Ставлю перед ней стакан своего любимого апельсинового сока. С детства любил только этот сок. Интересно, а она его вообще пьет? Чёрт! Может, она его совсем не любит. Надо было спросить. Да и ладно, если бы не нравился, не пила бы. А так вон сидит, понемногу пьет, пока я управляюсь с сухофруктами и орехами. Да и какой сок я смогу ей еще предложить? В холодильнике, правда, есть еще яблоки, можно сделать свежевыжатый яблочный. Но уже поздно. Теперь пусть будет так, как есть. Надо всё же спросить у нее, какой сок ей нравится больше. Как ее брат, я проявлю себя с наилучшей стороны, проявлю заботу. Да, сделаю так. Может, это даже будет шагом к сближению.

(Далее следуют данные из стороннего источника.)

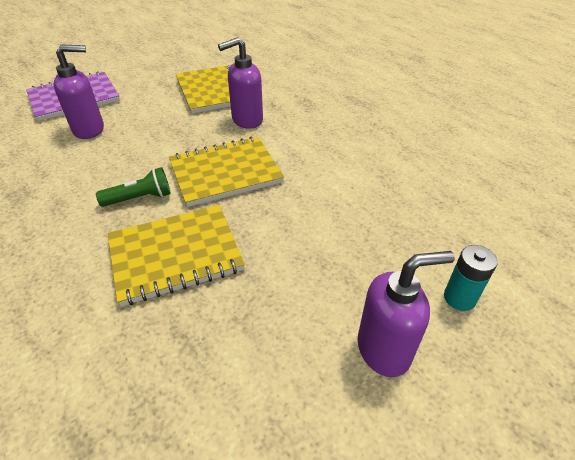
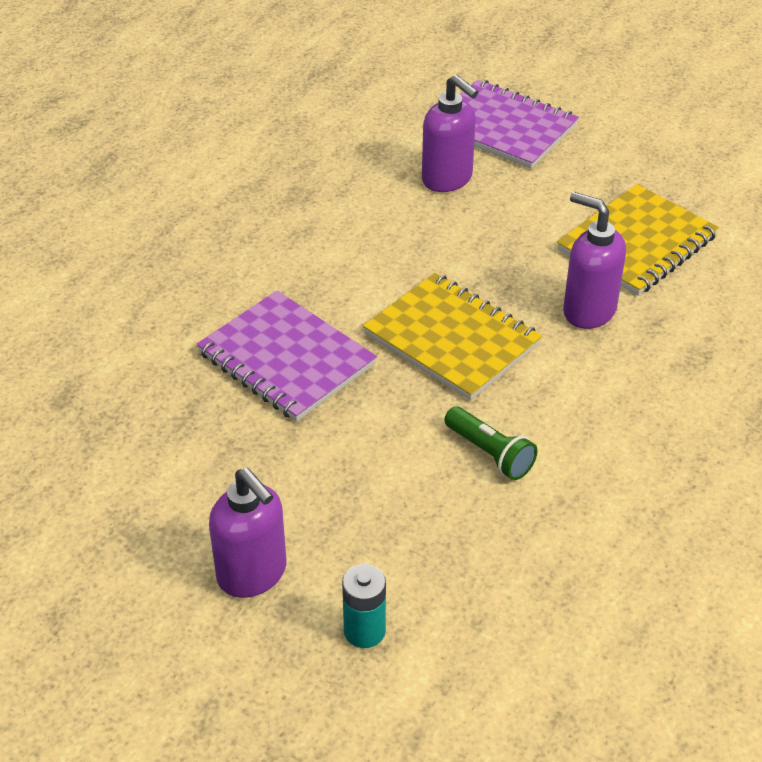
camera: 65 degrees right, 0 degrees up
green flashlight [96,167,171,207] -> green flashlight moved to [444,406,538,480]
yellow notebook [108,205,245,306] -> purple notebook [197,290,377,422]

Протягивает мне пустой стакан и смотрит прямо в глаза. Этот взгляд.
– Спасибо.
Пока я витал в облаках, она выпила свой стакан сока. Интересно, долго она его пила? Если судить по сухофруктам и орехам, уже прошло минут десять.
– Скоро будет готова каша. Еще немного настоится, и можно будет есть.
Что там говорил доктор про доверие? Кажется, когда она начнет мне доверять, станет общаться со мной однотипными фразами. Он еще говорил что-то про ее рисунки. Интересно, что это за рисунки? Надо будет у него в пятницу поинтересоваться, может, он их видел. А то столько раз наблюдать, как она рисует, но не видеть результата как-то обидно. Когда я вчера заходил в ее комнату, я нигде их не увидел. Или просто невнимательно смотрел. Мне было не до них.
– Не знаю, ешь ты такую кашу или нет, надеюсь, тебе понравится.
Молча кивает и пододвигает тарелку с кашей ближе к себе. Понемногу начинает есть. Интересно, нравится ей или нет? Ест с настоящим аппетитом или просто из вежливости?
Да что же со мной такое?! Забиваю себе голову совсем не нужной информацией! Нравится – не нравится. Это как игра: орел или решка. Вероятность выпадения пятьдесят на пятьдесят.